The New M.E. Generation











I called my mother the day before I left to my trip to say good-bye.

The trip was planned way in advance and I’ve set it on my mind to enjoy it to the max. I even bought myself a much skimpier bathing suit than my ‘x’ felt comfortable me wearing.

It was for me like getting even or finally overcoming the ‘body issue’ that, thanks to him, had greatly damaged my self-esteem for so long.

I now felt liberated and thought I was ready to show the world who the new m.e. was.

But this was quickly putted to the test with what my mother told me over the phone.

“When your dad and I went to the resort’s location in Martinique (many, many years ago), the women there were topless on the beach,” said my mom.

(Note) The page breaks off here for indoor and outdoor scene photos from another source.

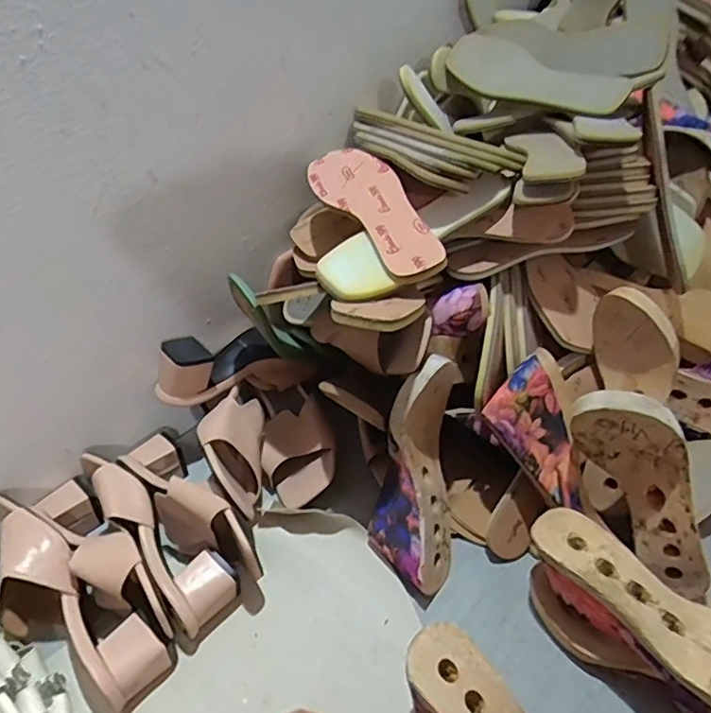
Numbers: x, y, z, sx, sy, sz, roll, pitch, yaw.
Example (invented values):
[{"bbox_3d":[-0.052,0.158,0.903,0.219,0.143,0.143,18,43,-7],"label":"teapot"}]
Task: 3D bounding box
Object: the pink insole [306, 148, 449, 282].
[{"bbox_3d":[0.021,-0.162,0.606,0.077,0.007,0.233,-32,53,-6],"label":"pink insole"}]

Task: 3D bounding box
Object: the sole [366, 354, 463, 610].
[{"bbox_3d":[0.062,0.121,0.587,0.085,0.241,0.071,5,1,8],"label":"sole"}]

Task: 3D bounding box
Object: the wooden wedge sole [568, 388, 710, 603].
[{"bbox_3d":[0.269,0.120,0.531,0.081,0.233,0.053,-11,25,48],"label":"wooden wedge sole"}]

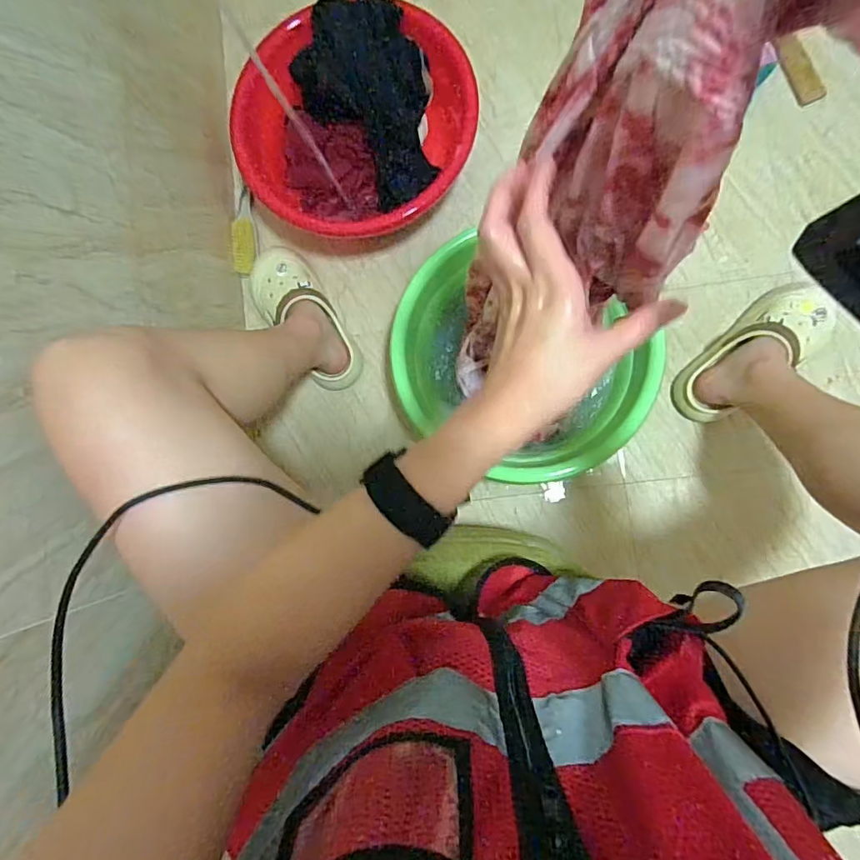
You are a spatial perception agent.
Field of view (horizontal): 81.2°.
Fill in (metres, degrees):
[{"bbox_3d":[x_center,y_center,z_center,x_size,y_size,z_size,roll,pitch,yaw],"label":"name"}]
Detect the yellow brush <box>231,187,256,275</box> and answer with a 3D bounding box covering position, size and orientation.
[{"bbox_3d":[-0.316,-0.336,0.857,0.030,0.034,0.136,0,87,4],"label":"yellow brush"}]

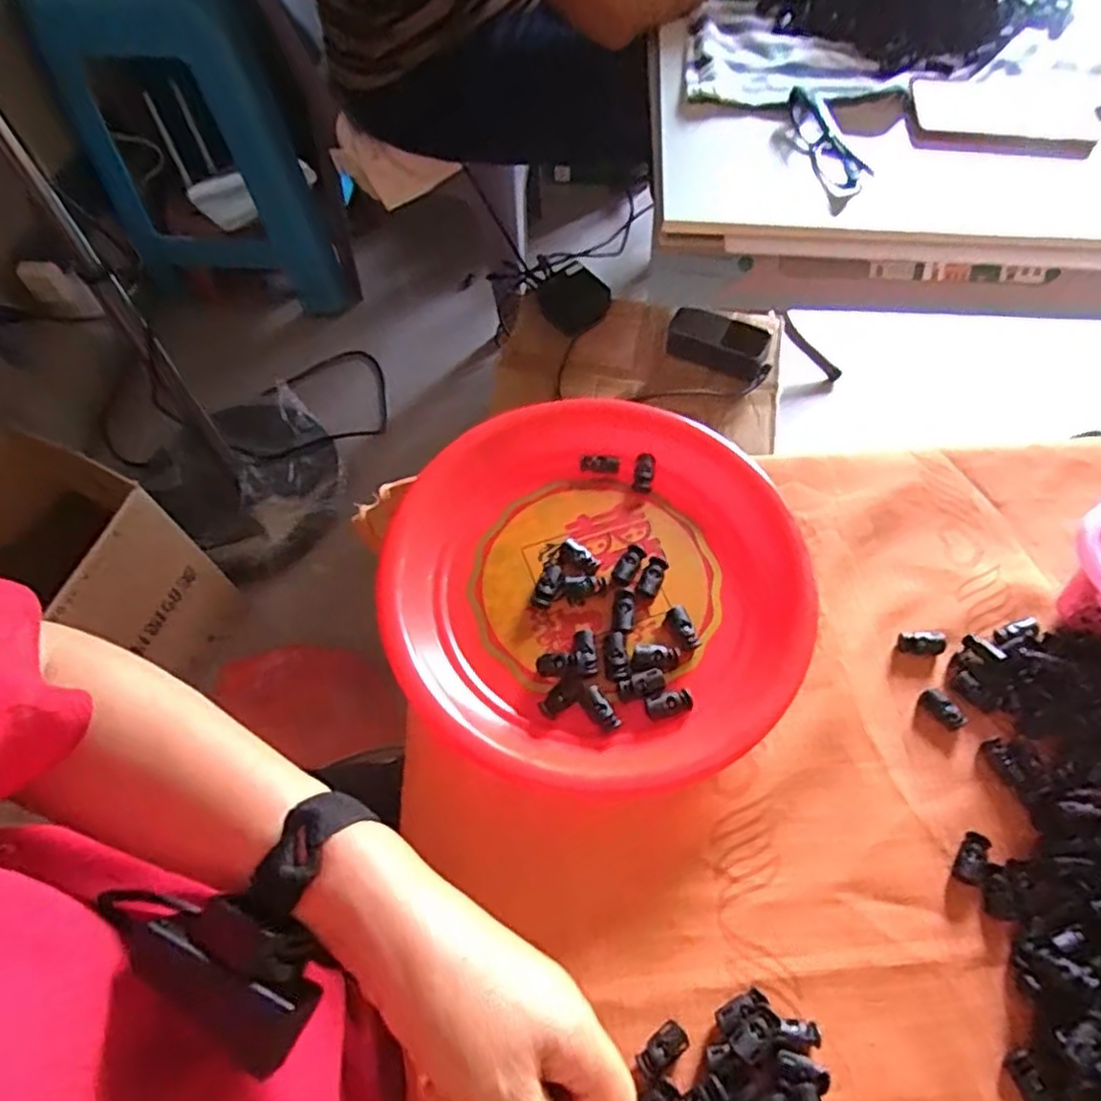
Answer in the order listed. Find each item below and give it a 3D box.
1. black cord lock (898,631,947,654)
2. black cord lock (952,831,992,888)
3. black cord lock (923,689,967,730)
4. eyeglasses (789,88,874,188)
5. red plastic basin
[{"bbox_3d":[0.236,0.058,0.453,0.028,0.008,0.015,1,61,0],"label":"black cord lock"},{"bbox_3d":[0.232,0.169,0.393,0.013,0.006,0.029,31,66,15],"label":"black cord lock"},{"bbox_3d":[0.239,0.096,0.432,0.012,0.005,0.027,-40,69,-20],"label":"black cord lock"},{"bbox_3d":[0.261,-0.389,0.670,0.046,0.028,0.134,-10,62,-6],"label":"eyeglasses"},{"bbox_3d":[0.031,0.021,0.450,0.242,0.044,0.254,0,61,0],"label":"red plastic basin"}]

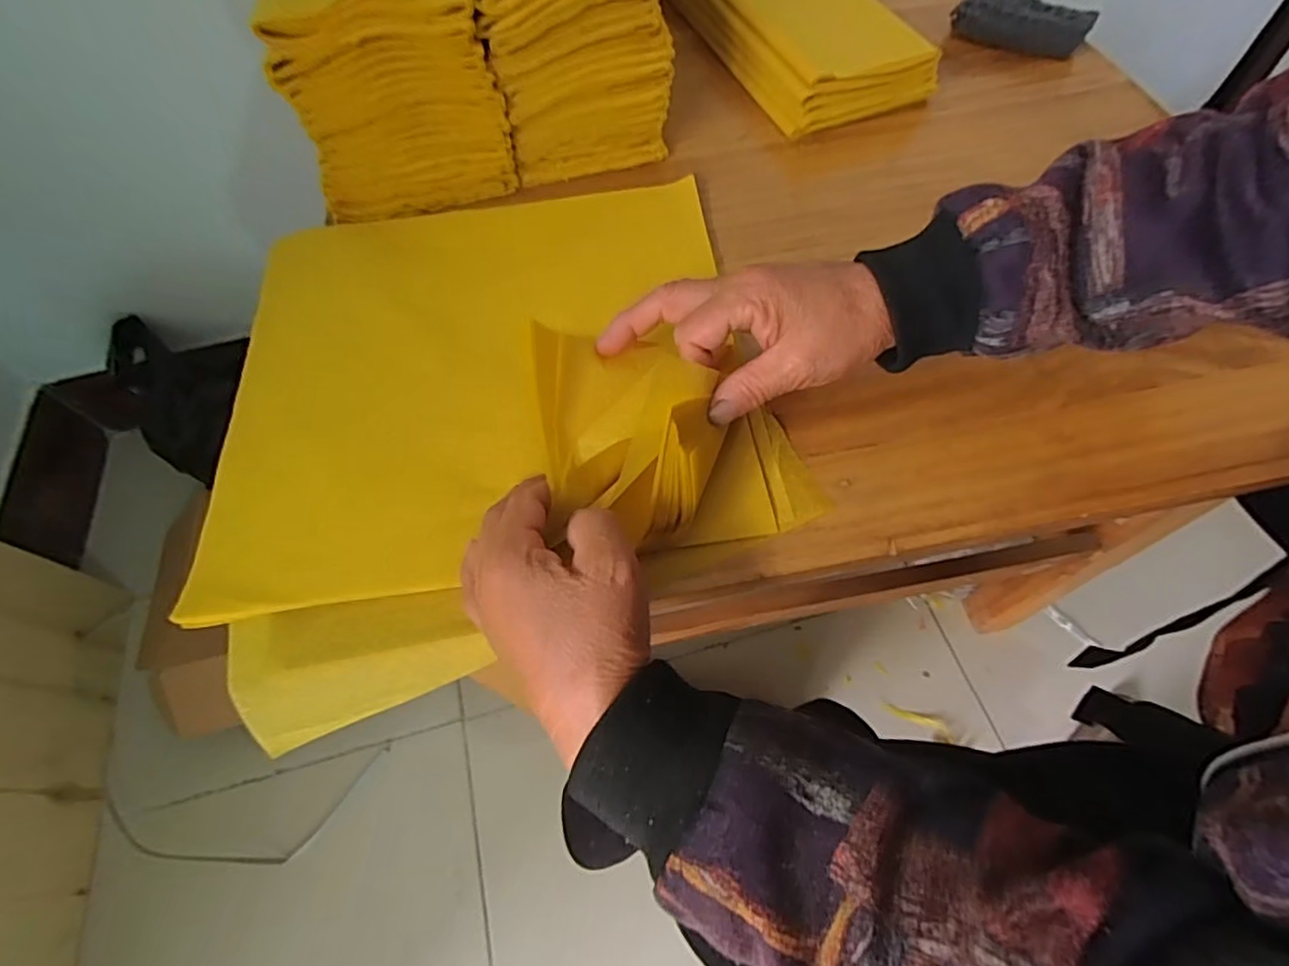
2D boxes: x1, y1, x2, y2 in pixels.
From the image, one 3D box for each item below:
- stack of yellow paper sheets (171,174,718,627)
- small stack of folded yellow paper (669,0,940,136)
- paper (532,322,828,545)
[{"bbox_3d":[-0.102,-0.083,0.380,0.303,0.016,0.305,-7,61,-1],"label":"stack of yellow paper sheets"},{"bbox_3d":[0.126,-0.431,0.541,0.137,0.052,0.301,-21,63,-9],"label":"small stack of folded yellow paper"},{"bbox_3d":[-0.008,-0.031,0.314,0.090,0.048,0.106,-6,61,-1],"label":"paper"}]

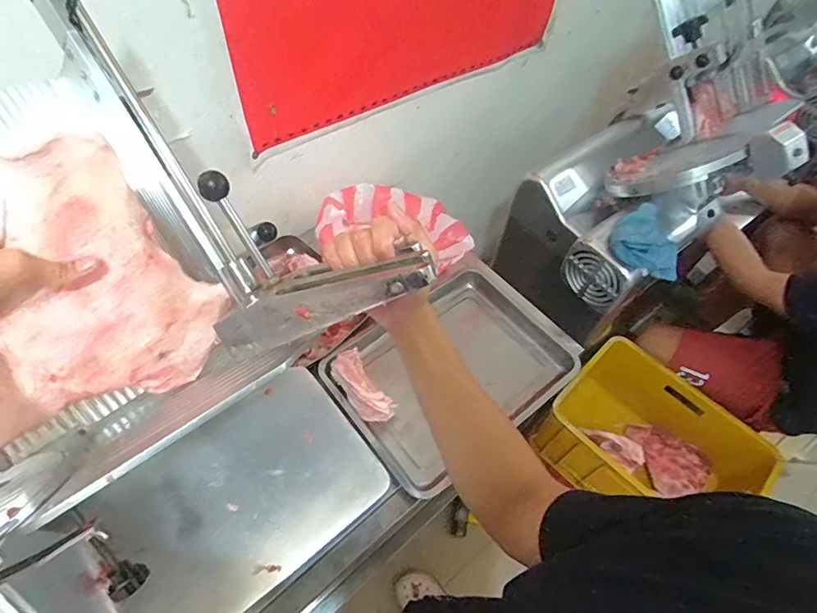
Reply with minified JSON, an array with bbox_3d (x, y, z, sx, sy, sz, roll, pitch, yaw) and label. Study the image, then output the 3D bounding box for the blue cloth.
[{"bbox_3d":[0.502,-0.124,0.988,0.159,0.097,0.130,33,60,18],"label":"blue cloth"}]

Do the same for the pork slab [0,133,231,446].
[{"bbox_3d":[-0.282,0.008,0.451,0.042,0.205,0.285,22,96,43],"label":"pork slab"}]

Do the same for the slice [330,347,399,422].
[{"bbox_3d":[-0.092,0.155,0.925,0.067,0.076,0.165,-31,63,-22],"label":"slice"}]

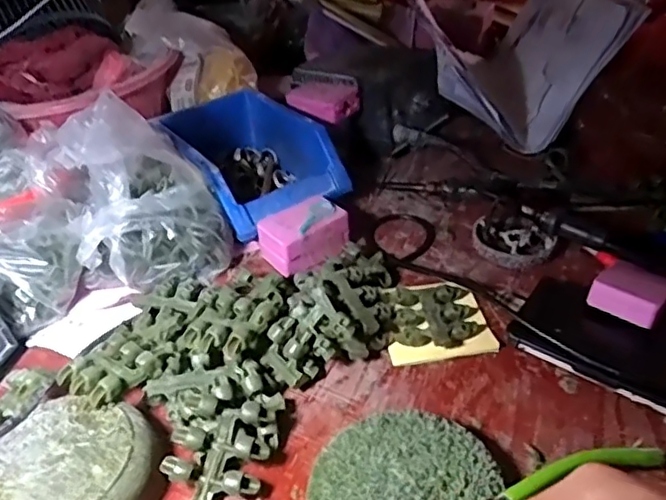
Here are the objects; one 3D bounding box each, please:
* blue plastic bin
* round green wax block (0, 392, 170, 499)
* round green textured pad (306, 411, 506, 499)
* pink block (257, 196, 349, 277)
[{"bbox_3d":[-0.082,-0.087,0.589,0.125,0.069,0.188,-25,42,-25],"label":"blue plastic bin"},{"bbox_3d":[-0.150,0.133,0.341,0.092,0.035,0.106,18,42,27],"label":"round green wax block"},{"bbox_3d":[0.035,0.134,0.327,0.090,0.024,0.100,20,43,29],"label":"round green textured pad"},{"bbox_3d":[-0.026,-0.016,0.517,0.065,0.034,0.049,-28,43,-28],"label":"pink block"}]

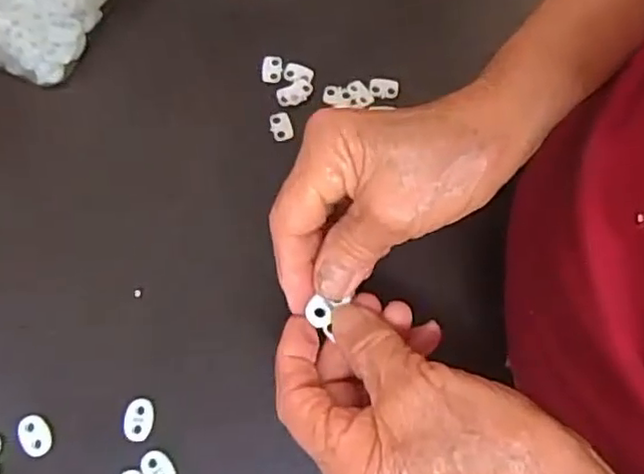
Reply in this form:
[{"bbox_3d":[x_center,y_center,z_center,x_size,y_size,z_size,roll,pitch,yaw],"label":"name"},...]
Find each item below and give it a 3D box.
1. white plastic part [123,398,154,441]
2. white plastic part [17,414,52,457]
[{"bbox_3d":[-0.103,0.103,0.361,0.016,0.004,0.023,6,75,1],"label":"white plastic part"},{"bbox_3d":[-0.161,0.111,0.358,0.015,0.004,0.024,-39,79,-10],"label":"white plastic part"}]

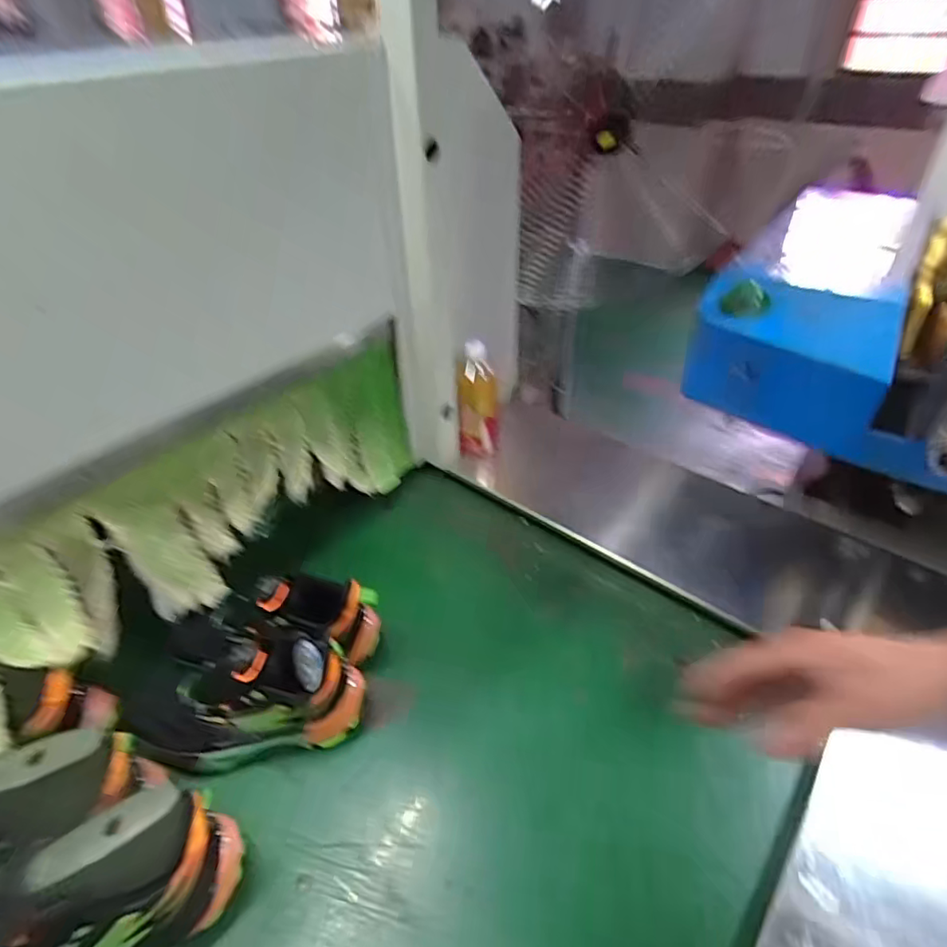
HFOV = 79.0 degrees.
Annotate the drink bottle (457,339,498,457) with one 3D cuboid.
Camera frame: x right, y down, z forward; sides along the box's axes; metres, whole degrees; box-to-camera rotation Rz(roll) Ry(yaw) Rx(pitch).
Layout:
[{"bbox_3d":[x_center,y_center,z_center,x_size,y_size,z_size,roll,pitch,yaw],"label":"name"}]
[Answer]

“But that is one of the French islands. I’m going to Mexico; I don’t think that happens there…” I said somewhat concerned.

Now my mom got me all nervous!

I’m hoping that my trip provides a Spring Break experience of being all day at the beach and partying all night, but skipping any extreme type of activity (like showing skin that others are not meant to see, participating in a wet t-shirt contest if there was one, or anything else that, in my world, falls into this word’s definition).

The conversation with my mom left me really asking myself what was I expecting to get out of this trip. What is it that I’m really looking forward to?

I mean, would I go to ‘my extreme’ and go topless if given the opportunity?

I started hyperventilating.

‘I’ll deal with it when I get there…’ I concluded quickly.